Was a cat everyone's answer to life? Jessica just shook her head. "Oh, please, no. Aunt Charisse had ten cats when she died. They could not get the smell out of the carpet. Ever. Finally replaced the carpet, the padding, even deodorized the slab, and still they had to take ten K off the price."
Mickey raised her sunglasses and studied the bride once more. They'd all gone to college with Annie Summers, and now, six years after graduation, Annie was the first to get married. Second if you counted Beth's two-week marriage, but they usually didn't count Kenny. "I think white just isn't her color. She should have done something with a rose tone for her complexion, don't you think?"
"I heard they're going to the Caribbean for the honeymoon." Beth studied the hors d'oeuvre on the side table, finally settling for the curried shrimp.
"That's so cliché."
"I want to go to the Canadian Rockies on my honeymoon." Beth sounded as though she was reciting a Christmas list. Jessica wanted to shake her sometimes, tell her the world wasn't one big Disney movie, but she never did. Instead, they did their best to protect Beth from ever learning that Disney owned Miramax, too.
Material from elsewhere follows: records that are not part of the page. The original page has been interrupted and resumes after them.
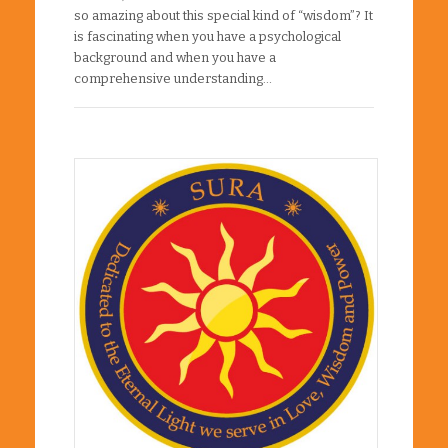
so amazing about this special kind of “wisdom”? It
is fascinating when you have a psychological
background and when you have a
comprehensive understanding…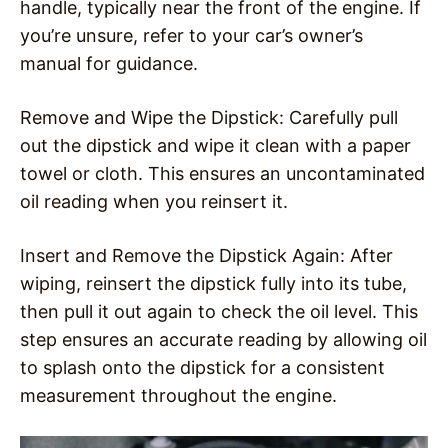
handle, typically near the front of the engine. If
you’re unsure, refer to your car’s owner’s
manual for guidance.
Remove and Wipe the Dipstick: Carefully pull
out the dipstick and wipe it clean with a paper
towel or cloth. This ensures an uncontaminated
oil reading when you reinsert it.
Insert and Remove the Dipstick Again: After
wiping, reinsert the dipstick fully into its tube,
then pull it out again to check the oil level. This
step ensures an accurate reading by allowing oil
to splash onto the dipstick for a consistent
measurement throughout the engine.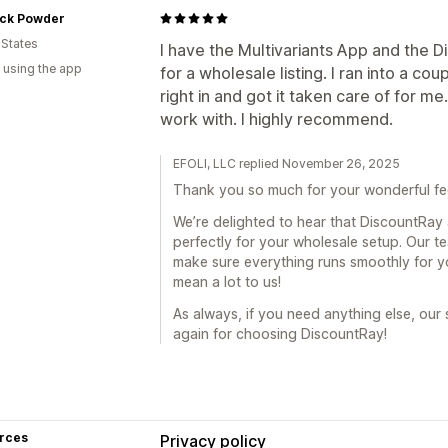
ck Powder
 States
I have the Multivariants App and the 
 using the app
for a wholesale listing. I ran into a c
right in and got it taken care of for m
work with. I highly recommend.
EFOLI, LLC replied November 26, 2025
Thank you so much for your wonderful f
We’re delighted to hear that DiscountRay
perfectly for your wholesale setup. Our t
make sure everything runs smoothly for 
mean a lot to us!
As always, if you need anything else, our
again for choosing DiscountRay!
rces
Privacy policy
"Why don't you go by yourself?" Cassandra asked.
Beth froze, her blue eyes wide. "I could, couldn't I?"
Mickey shrugged. "Sure."
"I don't know. If I went now, where would I go on my honeymoon?" Beth sounded so certain. As if honeymoons were part of life's guarantees. Jessica was much more realistic. There were no guarantees, unless you did it yourself.
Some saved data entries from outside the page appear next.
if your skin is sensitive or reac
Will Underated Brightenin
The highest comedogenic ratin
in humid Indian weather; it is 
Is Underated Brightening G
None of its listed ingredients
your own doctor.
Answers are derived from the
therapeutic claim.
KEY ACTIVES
"What if you don't ever get married again?" Always the troublemaker, Cassandra wouldn't let it drop.
"Cassandra, don't scare the girl," Jessica said, working to avoid a scene.
"She doesn't need a man," Cassandra insisted.
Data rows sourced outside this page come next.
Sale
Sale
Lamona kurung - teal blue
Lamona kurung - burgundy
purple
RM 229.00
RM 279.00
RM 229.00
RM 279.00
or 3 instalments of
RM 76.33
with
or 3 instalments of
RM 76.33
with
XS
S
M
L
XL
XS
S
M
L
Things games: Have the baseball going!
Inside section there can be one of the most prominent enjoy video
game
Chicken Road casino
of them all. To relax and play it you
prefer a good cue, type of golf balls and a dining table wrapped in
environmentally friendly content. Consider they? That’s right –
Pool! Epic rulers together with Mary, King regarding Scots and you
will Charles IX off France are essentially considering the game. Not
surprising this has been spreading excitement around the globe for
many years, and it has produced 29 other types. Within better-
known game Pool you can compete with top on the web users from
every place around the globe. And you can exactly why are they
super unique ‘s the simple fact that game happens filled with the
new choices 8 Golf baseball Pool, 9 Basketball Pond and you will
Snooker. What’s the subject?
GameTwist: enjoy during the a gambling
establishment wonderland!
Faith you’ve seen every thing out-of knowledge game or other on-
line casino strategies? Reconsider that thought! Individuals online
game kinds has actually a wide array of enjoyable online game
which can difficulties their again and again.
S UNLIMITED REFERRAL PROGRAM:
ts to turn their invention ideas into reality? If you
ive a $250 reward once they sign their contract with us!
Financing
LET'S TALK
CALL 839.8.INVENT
Jessica just rolled her eyes at that. "Big words from a woman who always has a date on Saturday night."
After one regal sniff, Cassandra went on. "No, I'm serious. I could remain single for the rest of my life and be happy."
Mickey raised a hand, sans ring. "I could, too."
Beth stood firm. "Not me. I want to get married."
Jessica raised her glass. "To the solo state of mind. Junk food and chick flicks forever. A bachelorette pact, single forever."
Mickey and Cassandra clinked glasses. "Hear, hear."
By the look on her face, Beth knew she was defeated. After a long moment of silence, she joined in. "Screw 'em all."
Cassandra laughed, that throaty laugh she had perfected over the years. "Honey, life isn't long enough."
Sometimes marriage was overrated, but Jessica knew the truth. They had been single for so long that it was now easier to attack the institution of marriage than to face failure. Jessica hated failure.
"Marriage is nothing more than a woman's subjugation to a man's need for dominance. Ha. They try and dominate me, I'll pin the laser on them." Mickey worked at a research lab and had never yet met a man, or anyone for that matter, with a higher IQ.
Jessica speared another olive. "You know, there are some advantages to marriage. Actually, ever since the government tinkered with the tax structure, it doesn't cost as much as it used to. For instance, I would probably jump into the next tax bracket, assuming he's a white-collar professional; however, I'd get a credit of almost eight thousand. Not a great investment, but I suppose if he's willing to cook every now and then, it could be worth it." Jessica hated to cook.
"Or you could take all that money you'd put in extra taxes and buy your Porsche."
That earned a smile. Only 2.1 more years and then the Porsche would be hers. Unless she got the promotion to vice president at Hard-Wire Networks, a computer networking equipment manufacturer. Not likely, but possible. The raise would put her in Porsche-attainment status within nine months.